• [TEXT]:

= = =

The importance of land clearing in Australian agriculture

Australia has a long history of land clearing, from indigenous burning practices to European settlement and the cultivation of farmland, altering Australia’s natural landscape.


A brief history of land clearing since European settlement

Despite changes to forest cover caused by indigenous Australians prior to European arrival through ‘Firestick Farming’, approximately 30 percent of Australia was covered by forest at the time of colonization in 1788. (Bradshaw, 2012)

Australia’s early settlers believed that to establish a healthy and sustainable colony, the land around its outposts had to be cleared of native vegetation to cultivate food crops, raise livestock and make room for housing and infrastructure. The highest clearance rates were in those areas near the continent’s coast with fertile soils best suited to agriculture.

In 1861, the Crown Lands Alienation Act was introduced to ‘open up’ the colony to settlement, guaranteeing the rapid clearing of vegetation for expansion and agriculture by penalising landholders for failing to ‘develop’ their lands. (Bradshaw, 2012) Most of Australia’s land clearing occurred over the next century, focusing on in south-eastern Australia. Afterwards, the focus shifted to Western Australia’s wheatbelt between 1920 and the 1980s and to Queensland in more recent decades.

Since the arrival of the First Fleet, more than 40 percent of forests, 75 percent of rainforests and 90 percent of temperate woodlands in Australia have been cleared. (Bradshaw, 2012)


How land clearing has shaped Australian farming

About two-thirds of Australia’s land is used for farming, with 90 percent of farmland used for grazing livestock on native pastures.

= = =

[Dataset records]
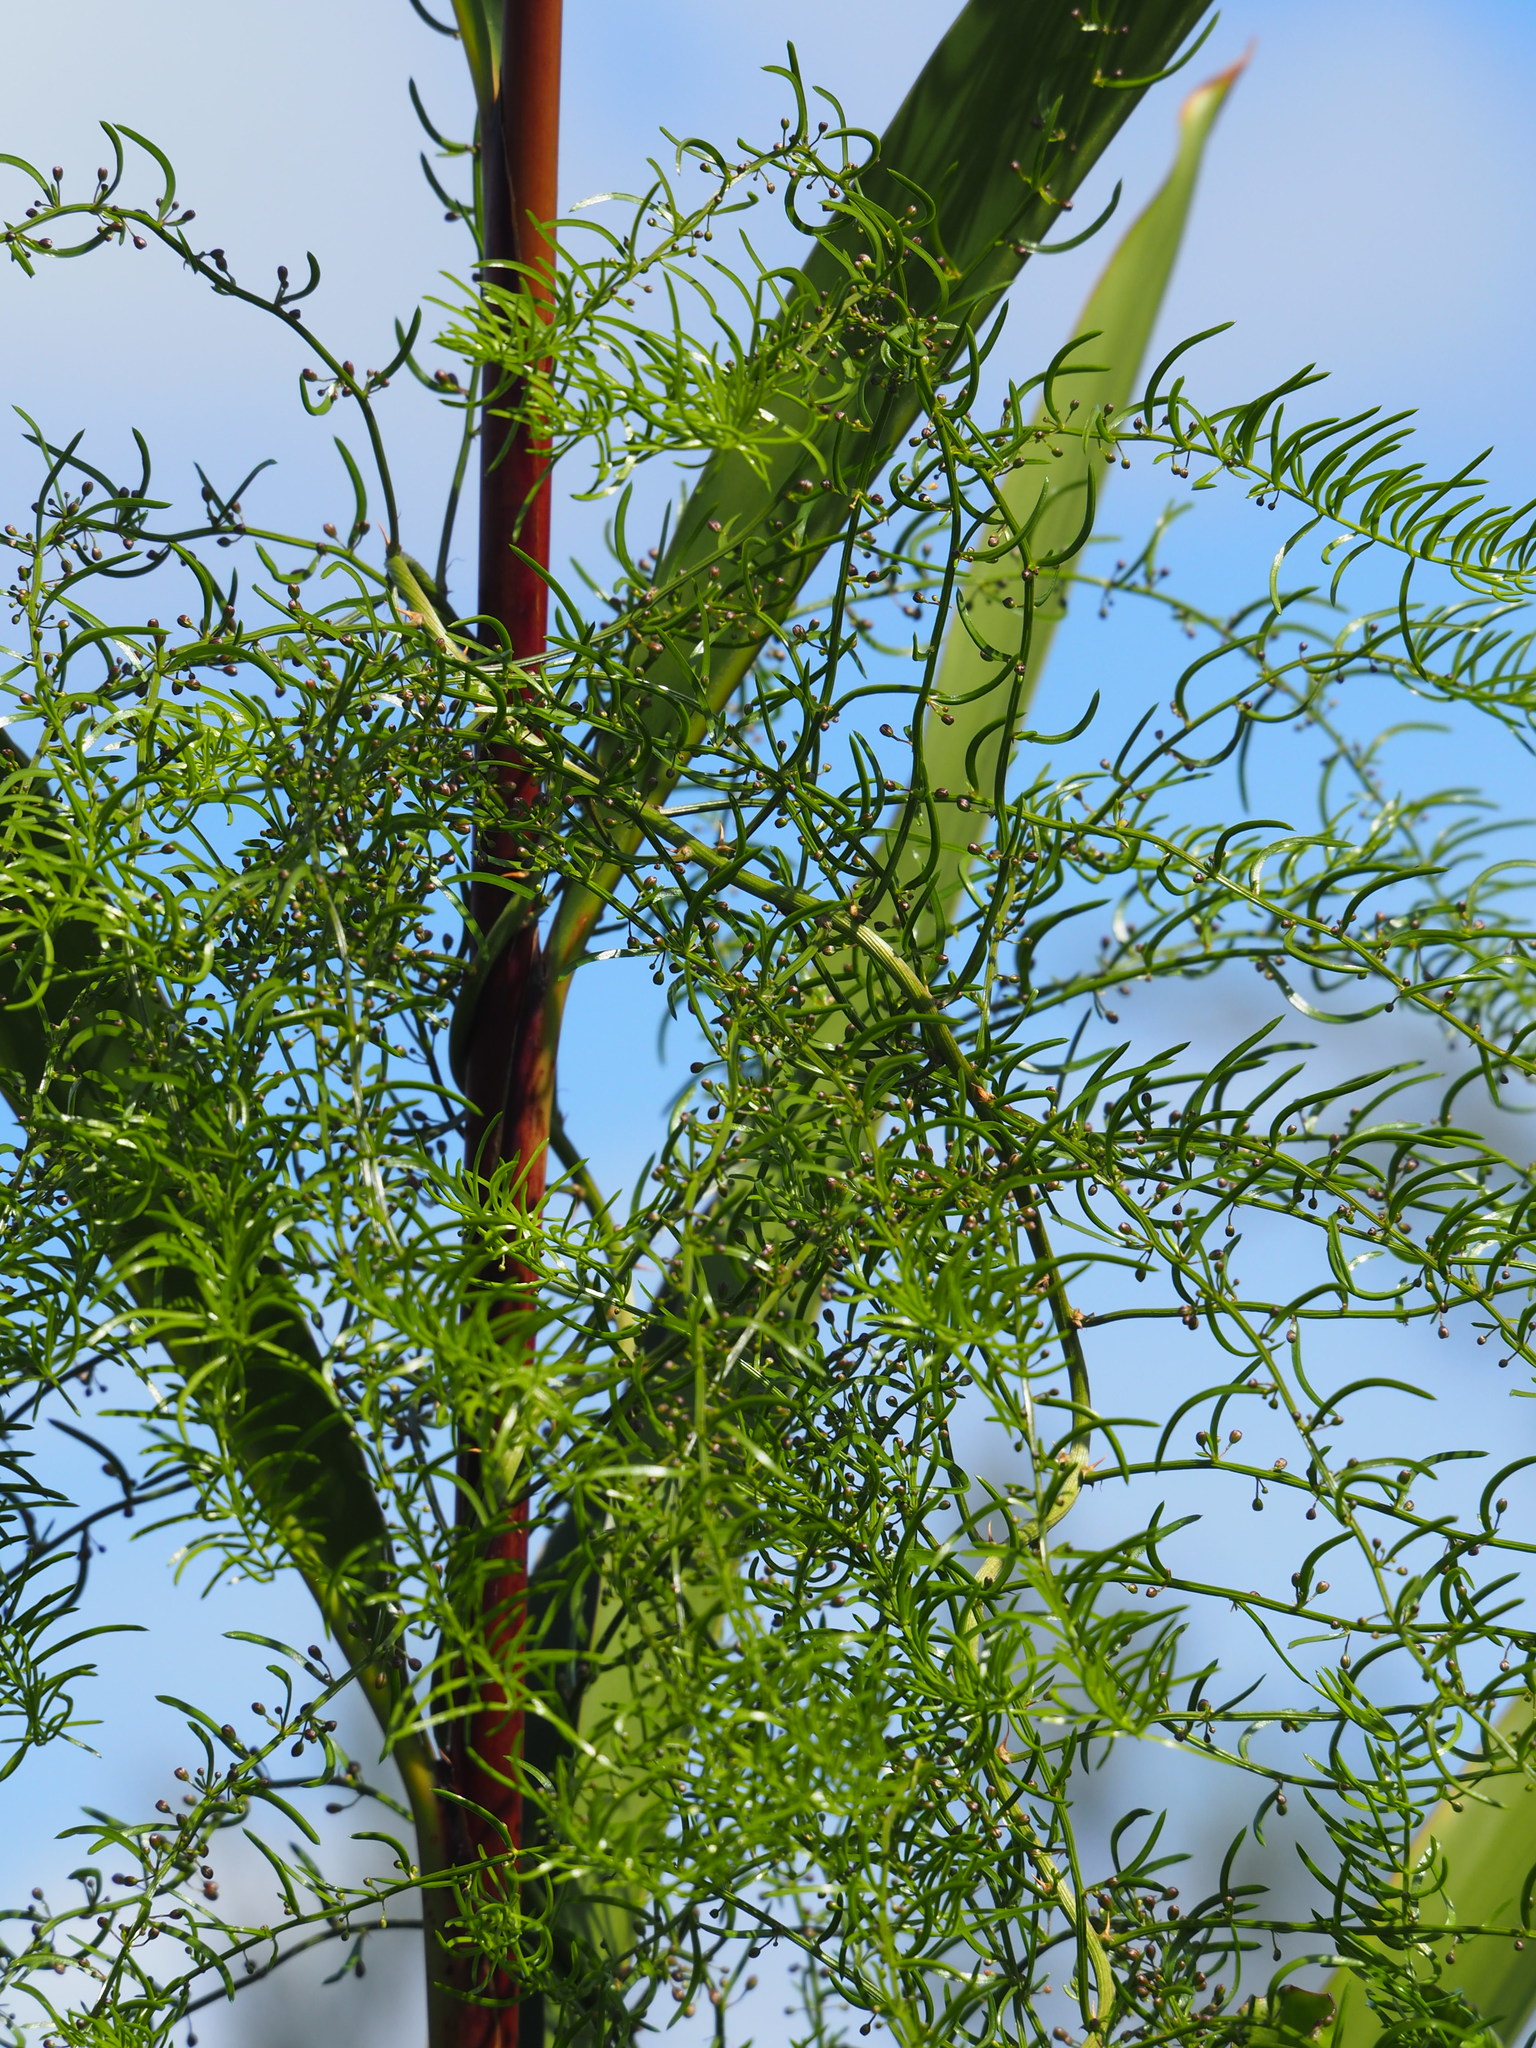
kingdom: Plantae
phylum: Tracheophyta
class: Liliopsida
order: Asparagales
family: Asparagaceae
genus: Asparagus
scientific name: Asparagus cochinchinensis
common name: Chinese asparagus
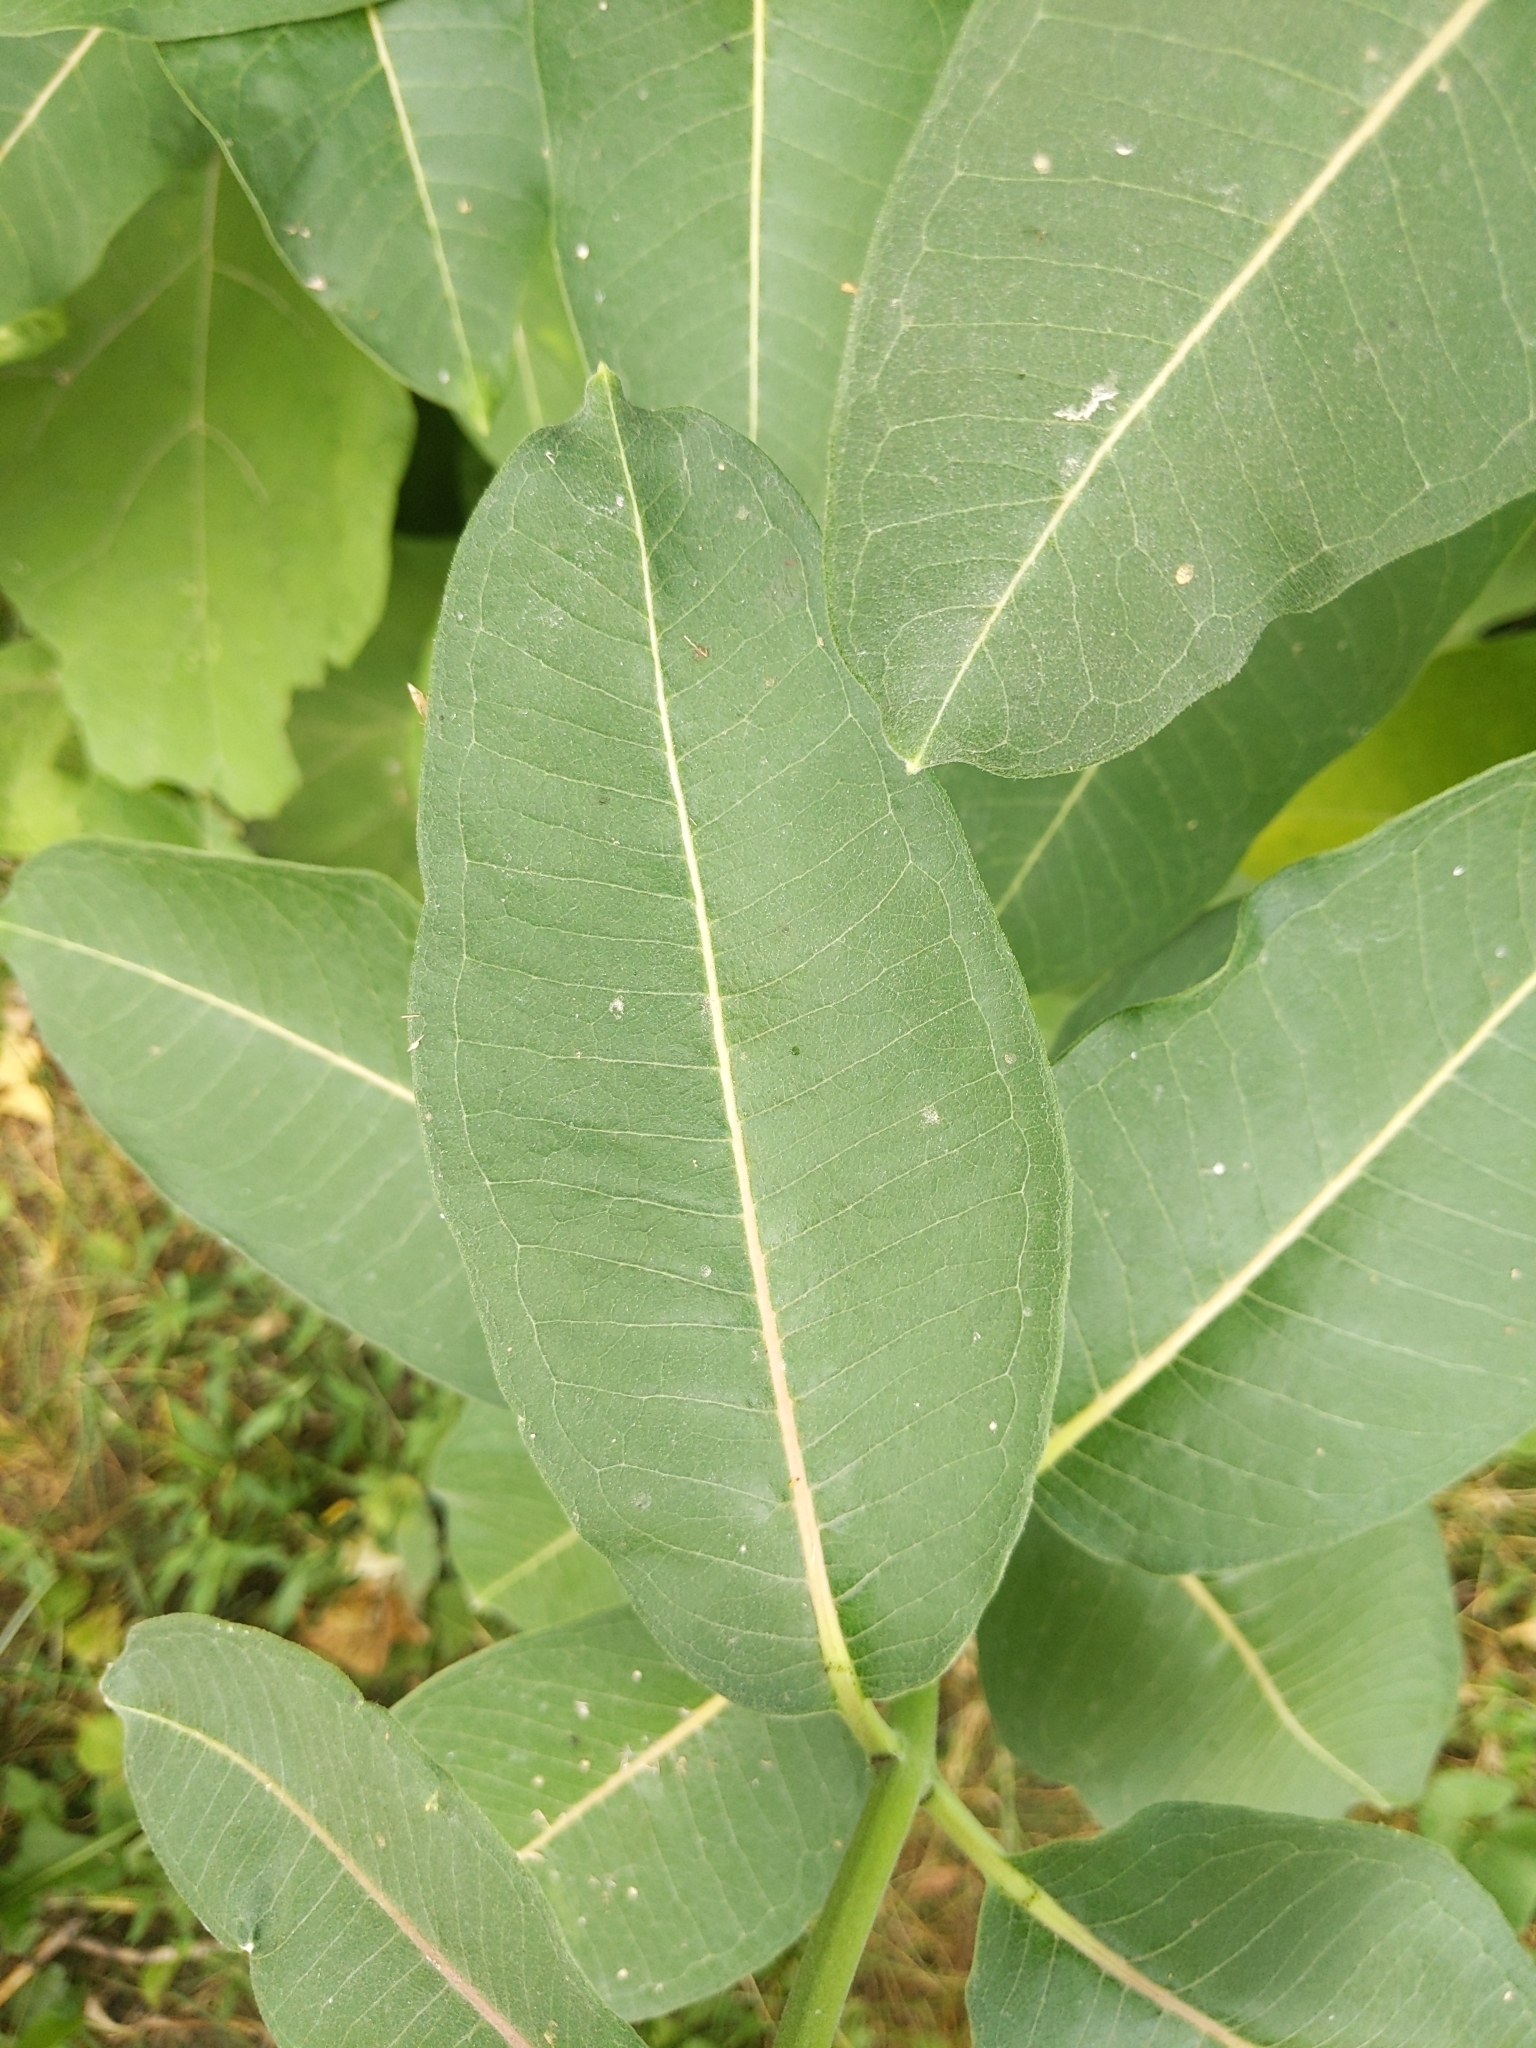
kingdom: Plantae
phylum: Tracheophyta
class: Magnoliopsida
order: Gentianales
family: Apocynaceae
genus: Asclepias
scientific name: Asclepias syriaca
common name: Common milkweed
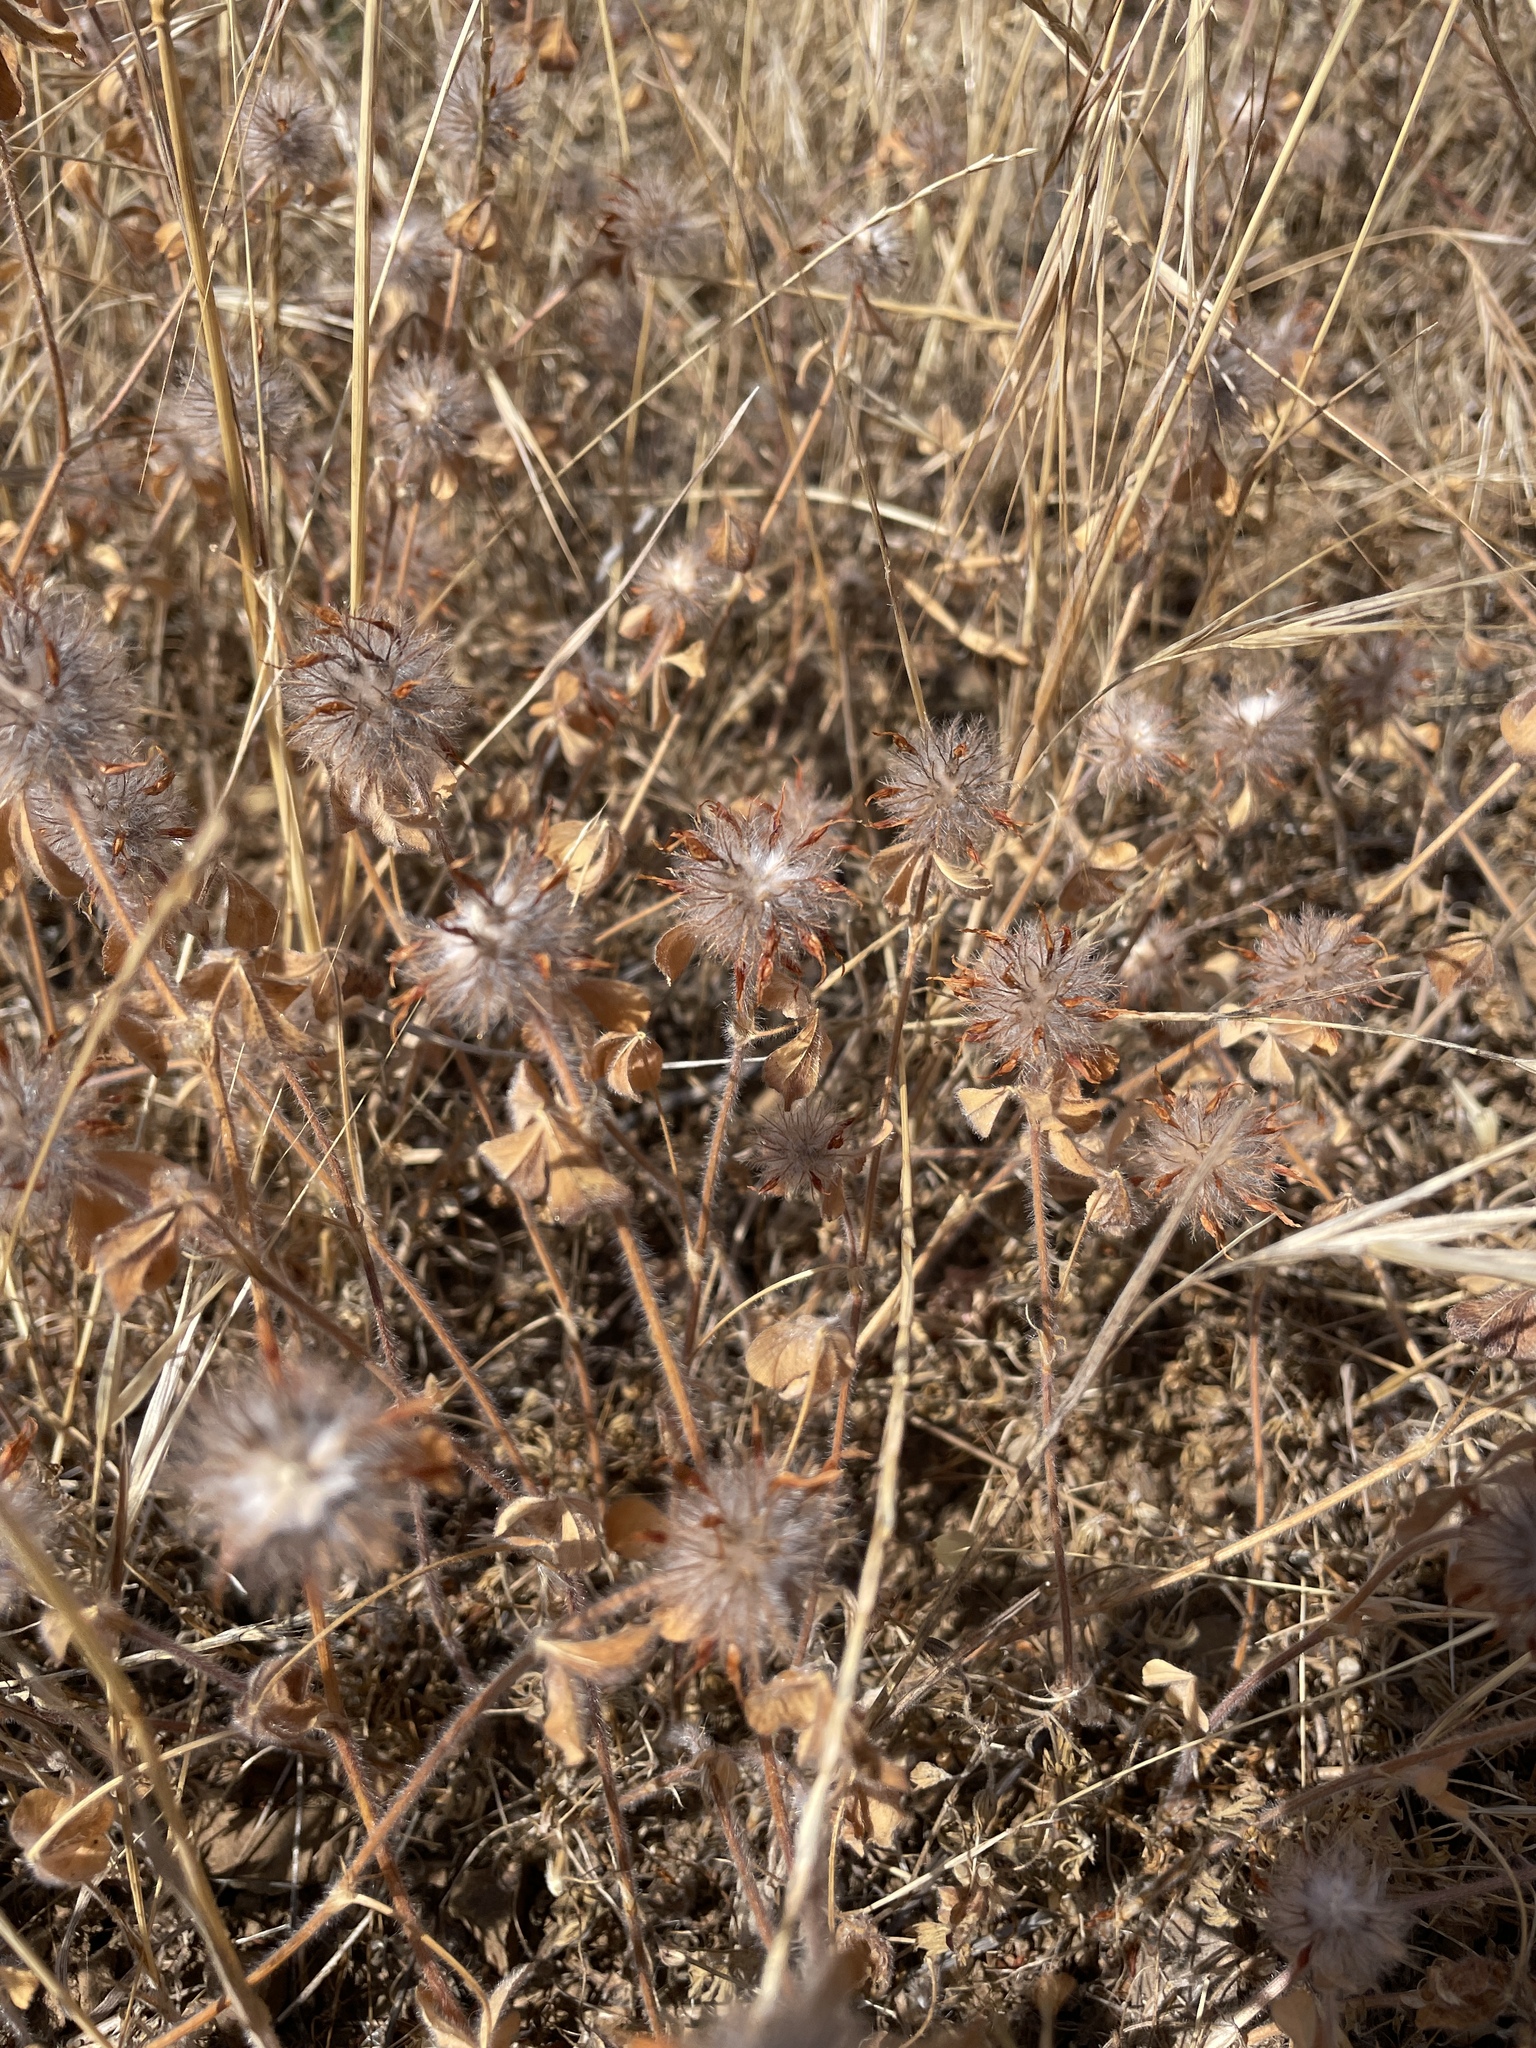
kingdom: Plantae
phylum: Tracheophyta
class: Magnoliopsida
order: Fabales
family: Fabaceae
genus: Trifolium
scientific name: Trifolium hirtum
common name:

= = =

• [EXERCISE TASK 1]:
Using the land clearing text, answer the following:
(a) Roughly what share of Australia was forested when it was colonized in 1788?
(b) In what year was the Crown Lands Alienation Act introduced?
(c) What percentage of Australian farmland is used for grazing livestock on native pastures?
• [EXERCISE TASK 2]: Reproduce word for word the passage of the land clearing text starting with "Australia’s early settlers" and going on through "more recent decades.".

• [TASK OUTPUT 1]:
(a) Approximately 30 percent
(b) 1861
(c) 90 percent

• [TASK OUTPUT 2]:
Australia’s early settlers believed that to establish a healthy and sustainable colony, the land around its outposts had to be cleared of native vegetation to cultivate food crops, raise livestock and make room for housing and infrastructure. The highest clearance rates were in those areas near the continent’s coast with fertile soils best suited to agriculture.

In 1861, the Crown Lands Alienation Act was introduced to ‘open up’ the colony to settlement, guaranteeing the rapid clearing of vegetation for expansion and agriculture by penalising landholders for failing to ‘develop’ their lands. (Bradshaw, 2012) Most of Australia’s land clearing occurred over the next century, focusing on in south-eastern Australia. Afterwards, the focus shifted to Western Australia’s wheatbelt between 1920 and the 1980s and to Queensland in more recent decades.